SOURCE DATA.
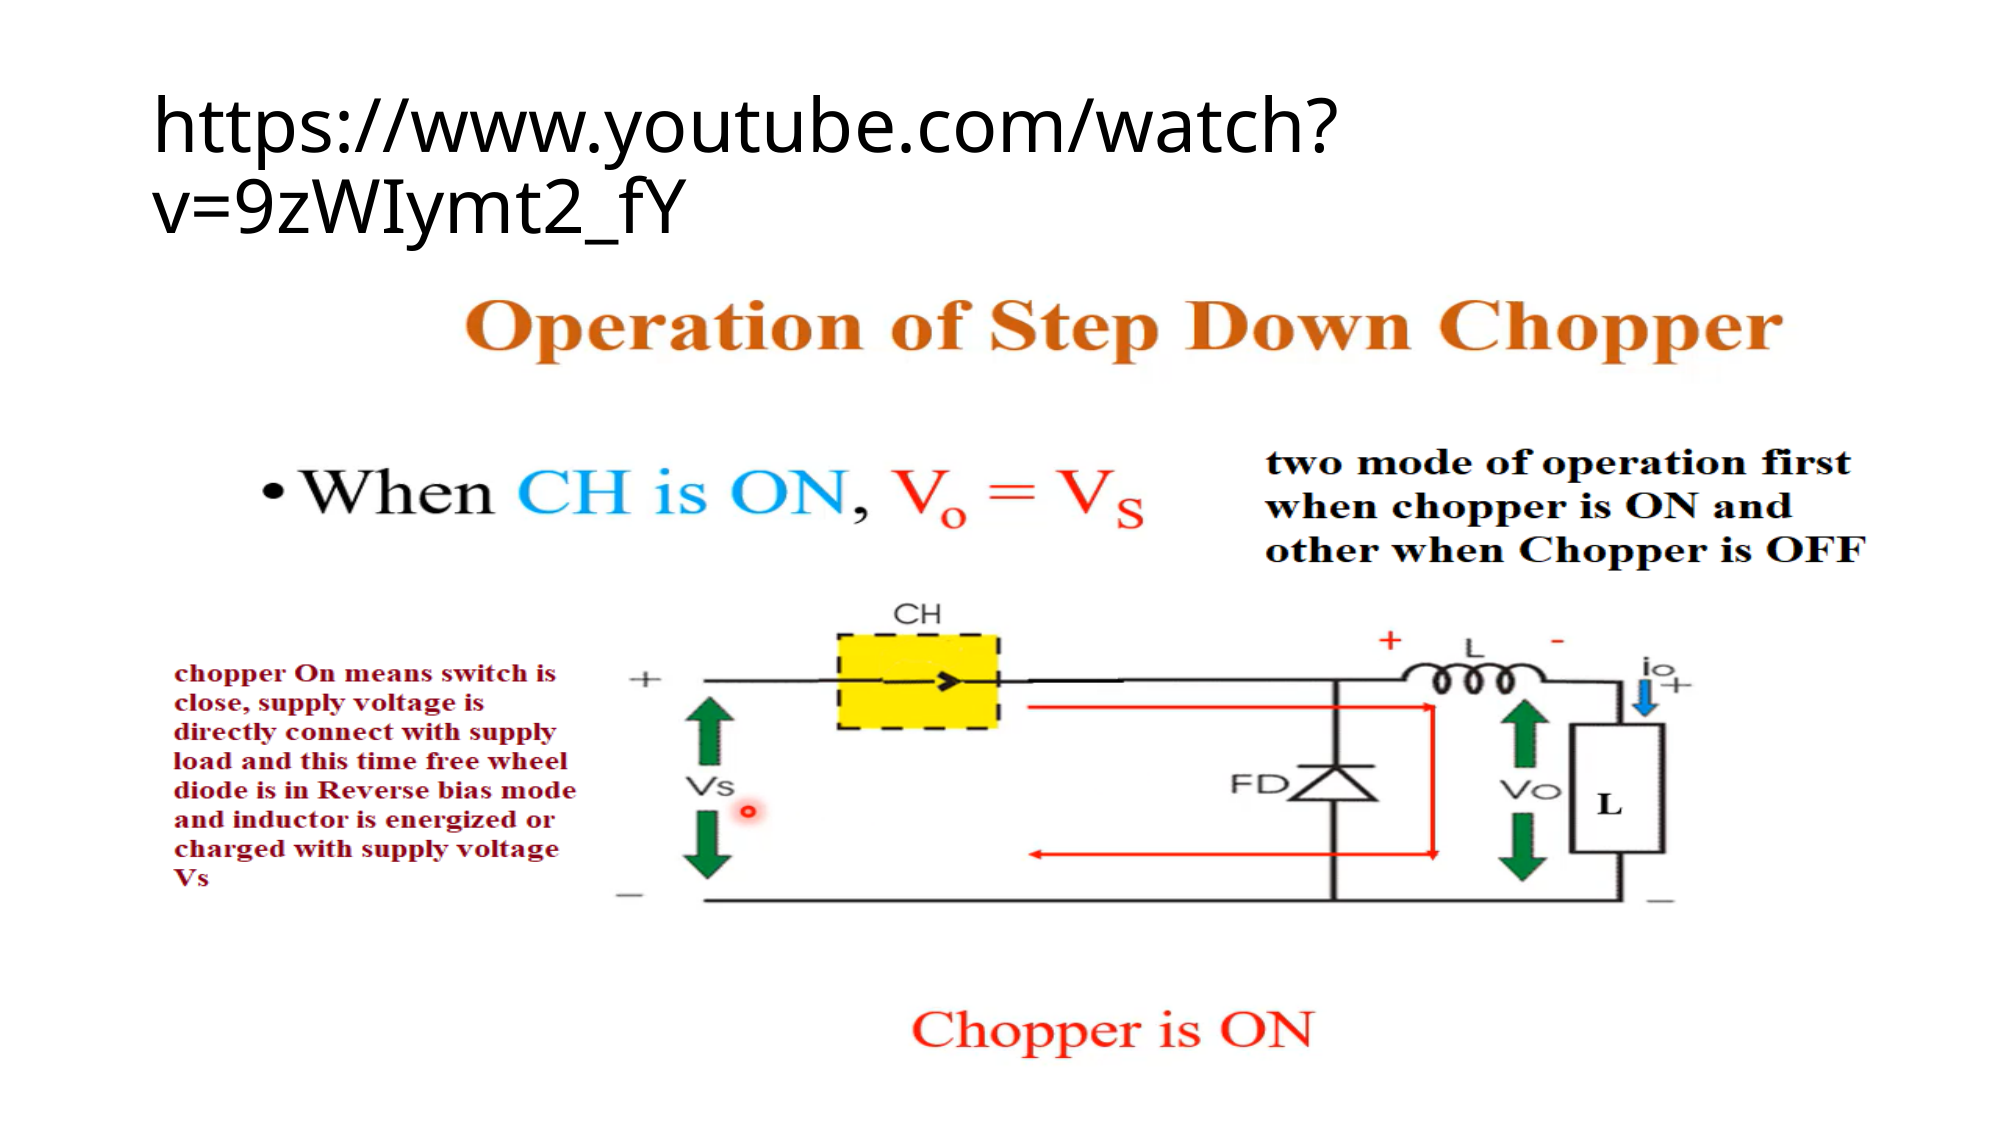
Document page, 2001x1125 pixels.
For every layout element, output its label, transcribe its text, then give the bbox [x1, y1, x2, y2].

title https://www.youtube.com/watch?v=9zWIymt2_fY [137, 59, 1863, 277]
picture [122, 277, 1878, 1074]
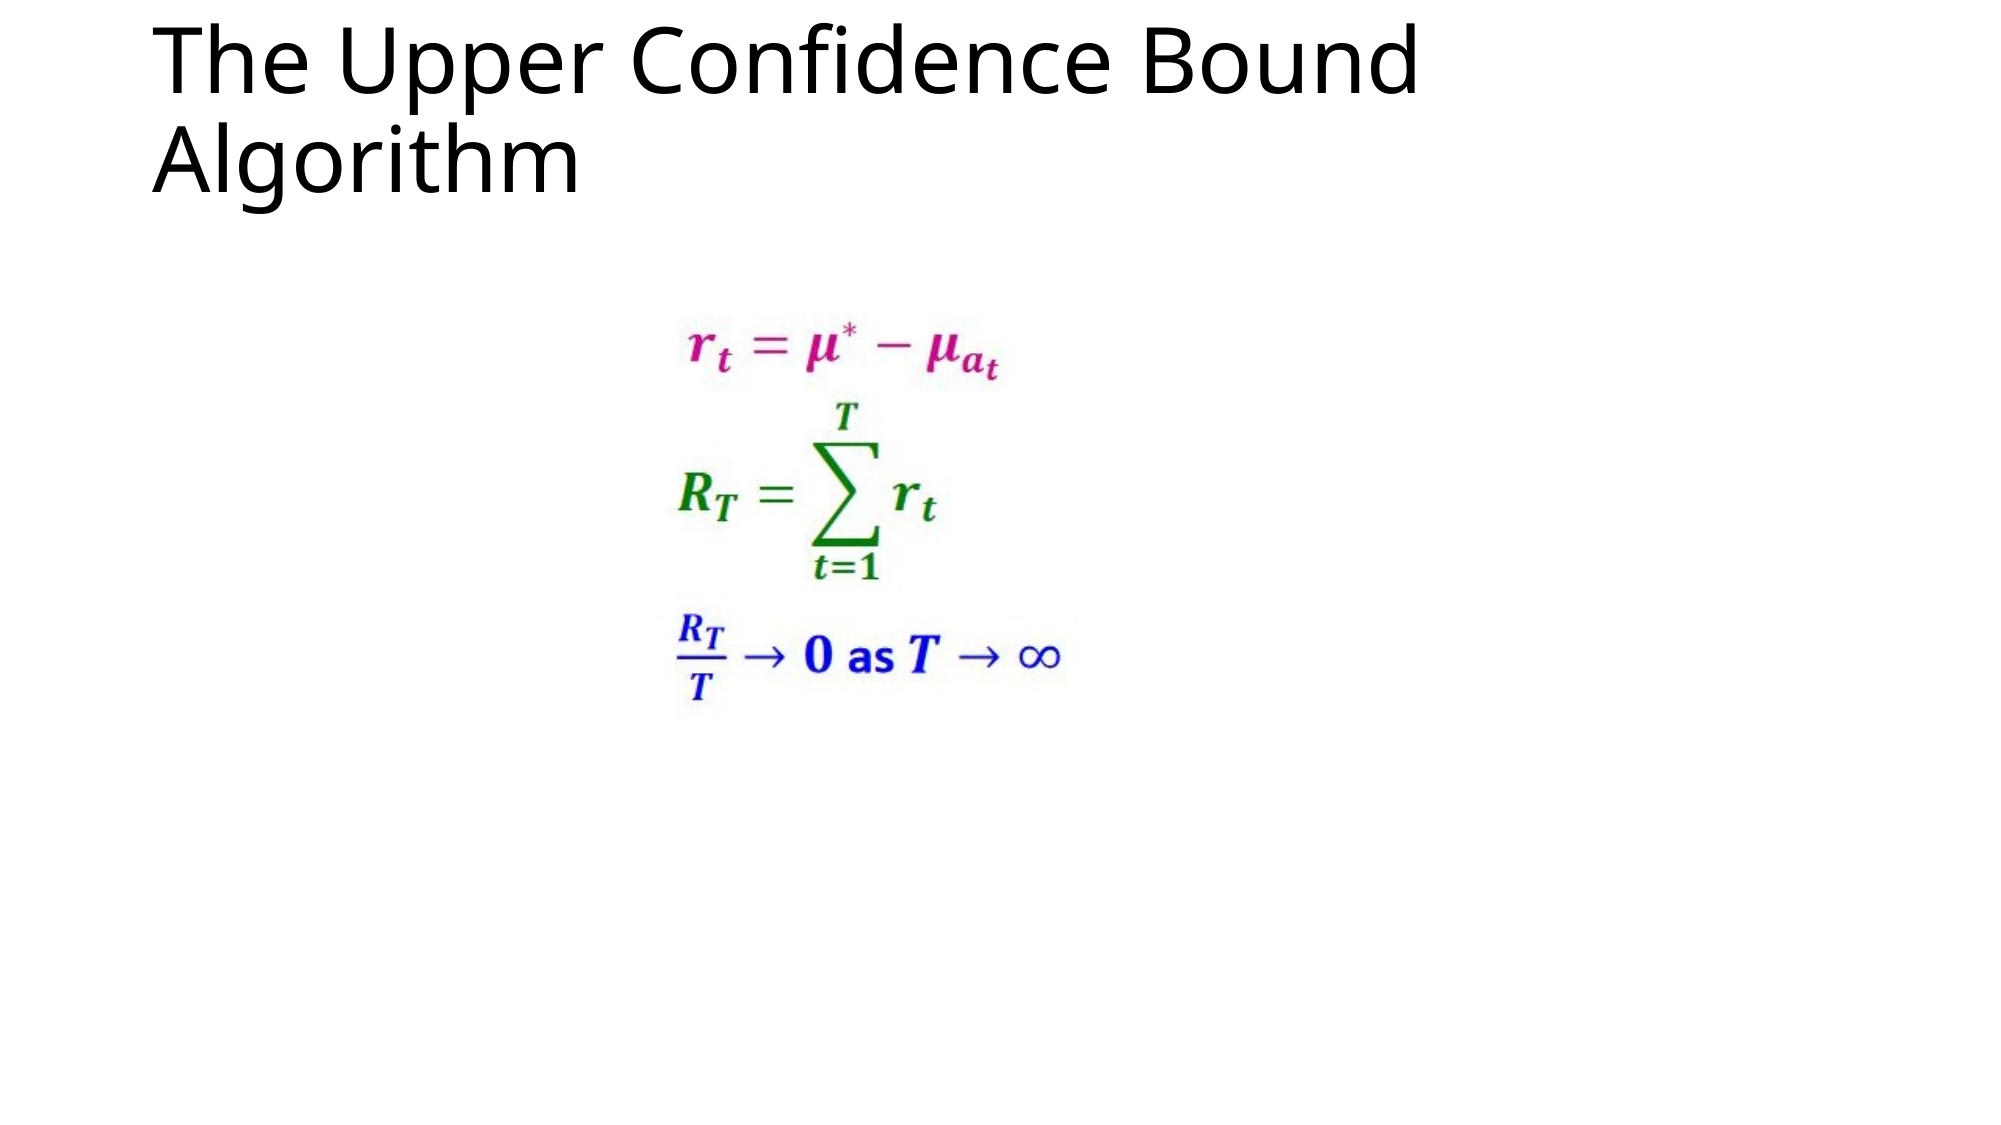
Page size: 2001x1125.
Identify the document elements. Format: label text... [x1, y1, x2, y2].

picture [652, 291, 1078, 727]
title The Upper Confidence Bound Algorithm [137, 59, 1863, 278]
--
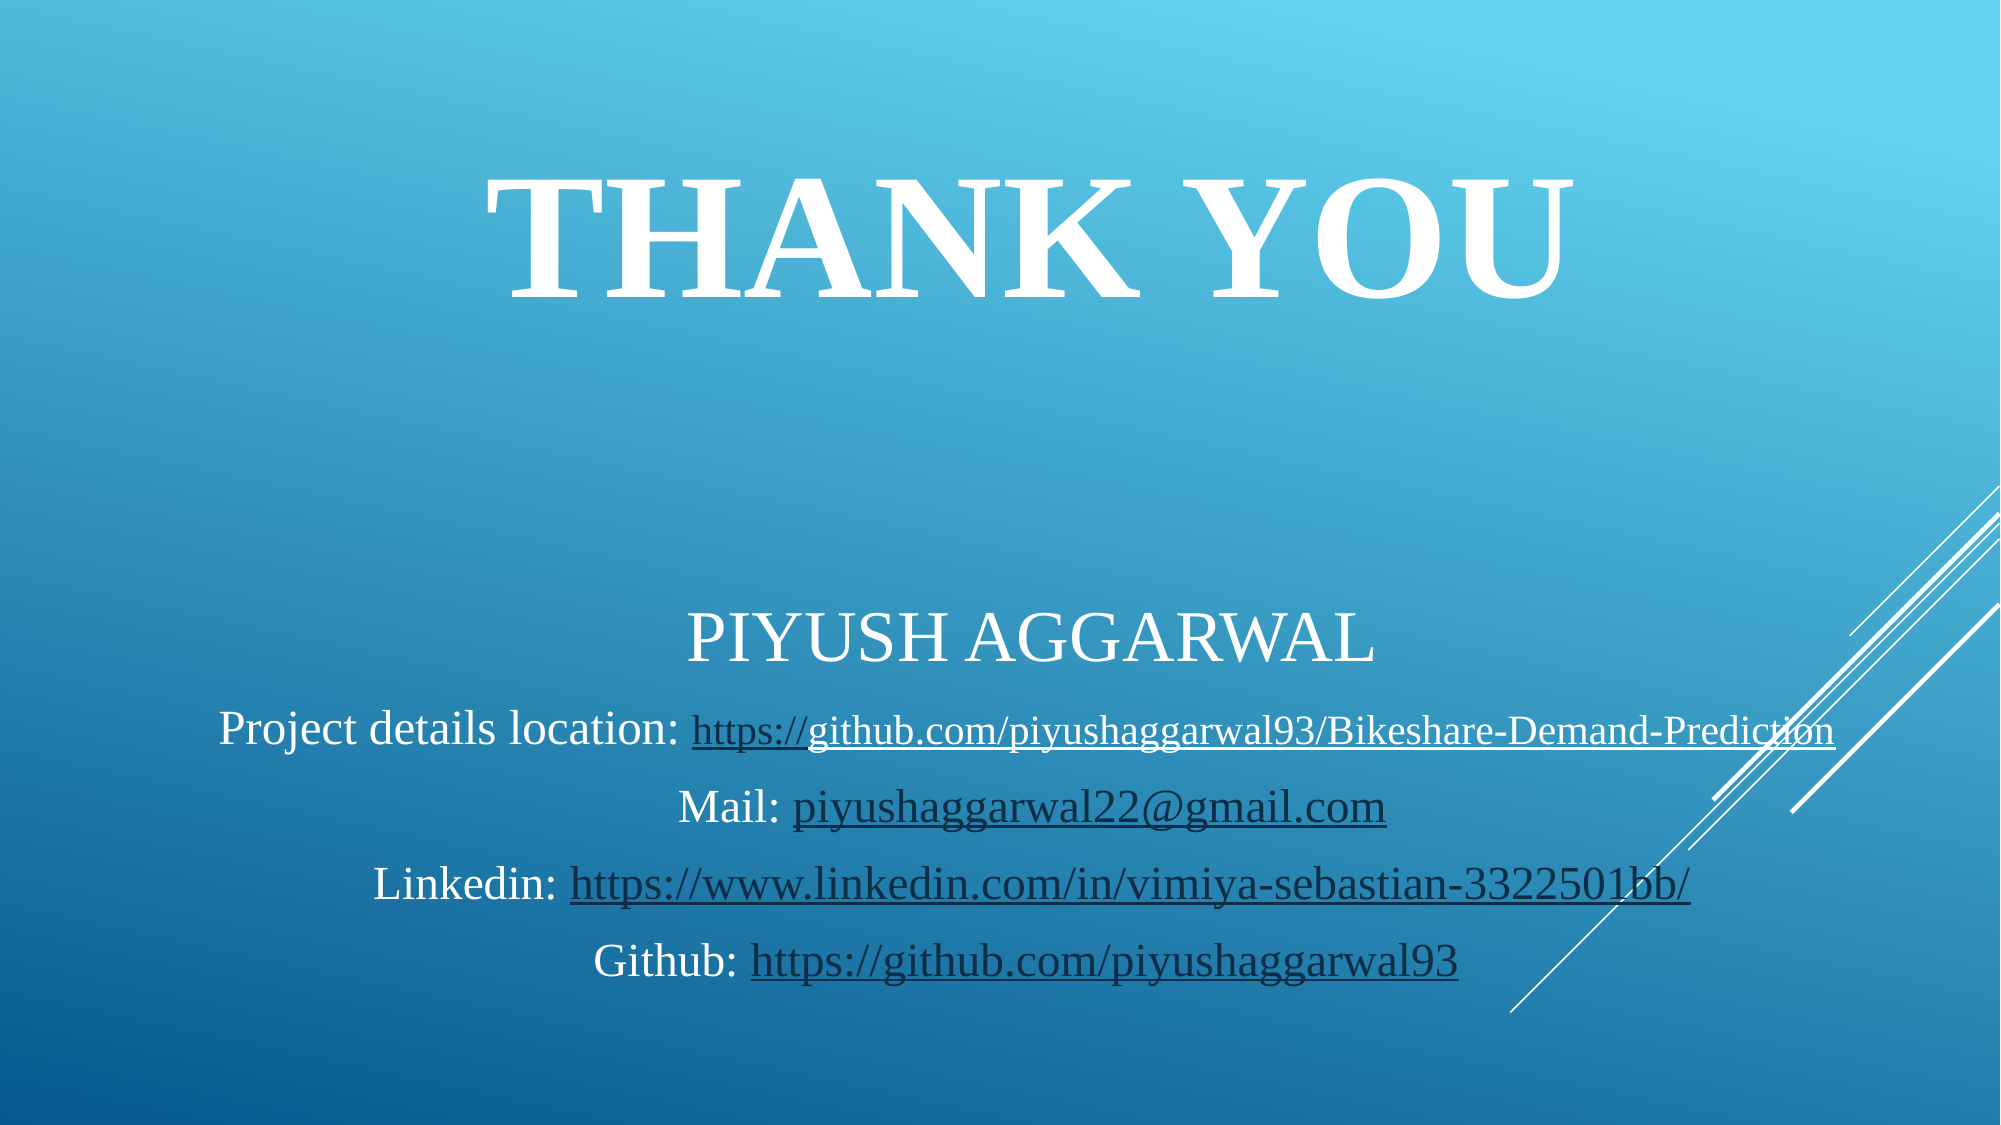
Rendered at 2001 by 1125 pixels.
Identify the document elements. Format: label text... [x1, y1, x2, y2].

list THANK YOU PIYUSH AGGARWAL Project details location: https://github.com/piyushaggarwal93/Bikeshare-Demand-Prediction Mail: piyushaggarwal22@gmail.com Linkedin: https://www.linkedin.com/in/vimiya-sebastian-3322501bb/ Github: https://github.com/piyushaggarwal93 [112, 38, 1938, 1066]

TASK DESCRIPTION.
Among the lines above, find those with the string "pixels" and copy them.

OUTPUT BELOW.
Document page, 2001x1125 pixels.
Rendered at 2001 by 1125 pixels.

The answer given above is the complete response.